━━━ RECORDS FOR THE TASK ━━━
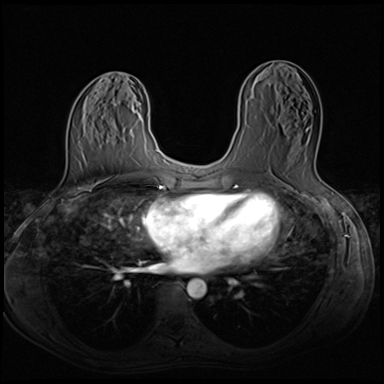
Breast MRI (dynamic contrast-enhanced), one axial slice. Position 31 of 64 along the scan axis. Dynamic contrast-enhanced series, time point 2 of 8 at this slice position (early post-contrast). 3 T. TE 1.5 ms, TR 4.8 ms. 2.5 mm slice thickness. 384 × 384 image matrix, field of view 320 × 320 mm. Female patient.
Outlined on this slice (semi-automatic segmentation, software-assisted and operator-edited):
- enhancing-tissue mask used for the functional tumour volume (all voxels passing the contrast-enhancement thresholds inside the analysis volume; usually the tumour): bounding box <271,126,318,156> (left, top, right, bottom; pixels)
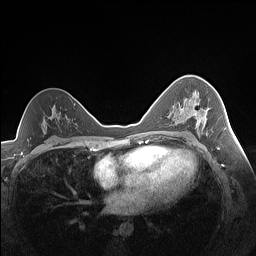
Breast MRI (dynamic contrast-enhanced), one axial slice; position 92 of 160 along the scan axis; dynamic contrast-enhanced series, time point 2 of 7 at this slice position (early post-contrast); 1.5 T; TE 1.4 ms, TR 5 ms; 256 × 256 image matrix, field of view 320 × 320 mm. Female patient.
Structures marked on this image (semi-automatically segmented with operator editing):
- enhancing-tissue mask used for the functional tumour volume (all voxels passing the contrast-enhancement thresholds inside the analysis volume; usually the tumour): bounding box <175,99,208,129> (left, top, right, bottom; pixels)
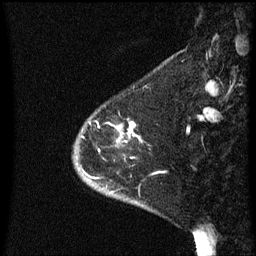
Breast MRI (dynamic contrast-enhanced), one sagittal slice. Dynamic contrast-enhanced series, image 2 of 3 at this slice position (ordered by acquisition). 1.5 T. TE 4.2 ms, TR 8.4 ms. 2.3 mm slice thickness. 256 × 256 image matrix, field of view 200 × 200 mm. Patient: female, 46 years. Case-level facts recorded for this patient, not image findings: setting: breast cancer imaged before/during neoadjuvant chemotherapy; receptor status: HER2-positive.
Annotated regions visible in this slice (semi-automatically segmented with operator editing):
- analysis volume of interest (the breast-tissue region the enhancement analysis was run in; not a lesion): bounding box [x1, y1, x2, y2] px = [75, 120, 142, 187]
- tumour enhancement mask (voxels above the 70 % enhancement threshold inside the analysis volume of interest): [118, 126, 120, 131]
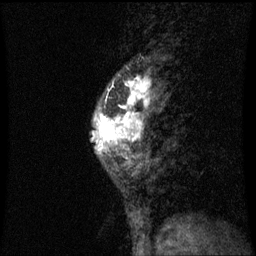
Breast MRI (dynamic contrast-enhanced), one sagittal slice; position 23 of 60 along the scan axis; dynamic contrast-enhanced series, image 2 of 3 at this slice position (ordered by acquisition); 1.5 T; TE 4.2 ms, TR 8.9 ms; 2 mm slice thickness; 256 × 256 image matrix. Patient: female, 50 years. Case-level facts recorded for this patient, not image findings: setting: breast cancer imaged before/during neoadjuvant chemotherapy; receptor status: triple-negative.
Annotated regions visible in this slice (semi-automatically segmented with operator editing):
- analysis volume of interest (the breast-tissue region the enhancement analysis was run in; not a lesion): bounding box (x1, y1, x2, y2) in pixels: (92, 80, 157, 171)
- tumour enhancement mask (voxels above the 70 % enhancement threshold inside the analysis volume of interest): (96, 80, 151, 149)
━━━
● REQUIRED WORK
Scan the records above for the string "lesion", then copy each line where it turns up.

● RESPONSE TO THIS EXERCISE
- analysis volume of interest (the breast-tissue region the enhancement analysis was run in; not a lesion): bounding box [x1, y1, x2, y2] px = [75, 120, 142, 187]
- analysis volume of interest (the breast-tissue region the enhancement analysis was run in; not a lesion): bounding box (x1, y1, x2, y2) in pixels: (92, 80, 157, 171)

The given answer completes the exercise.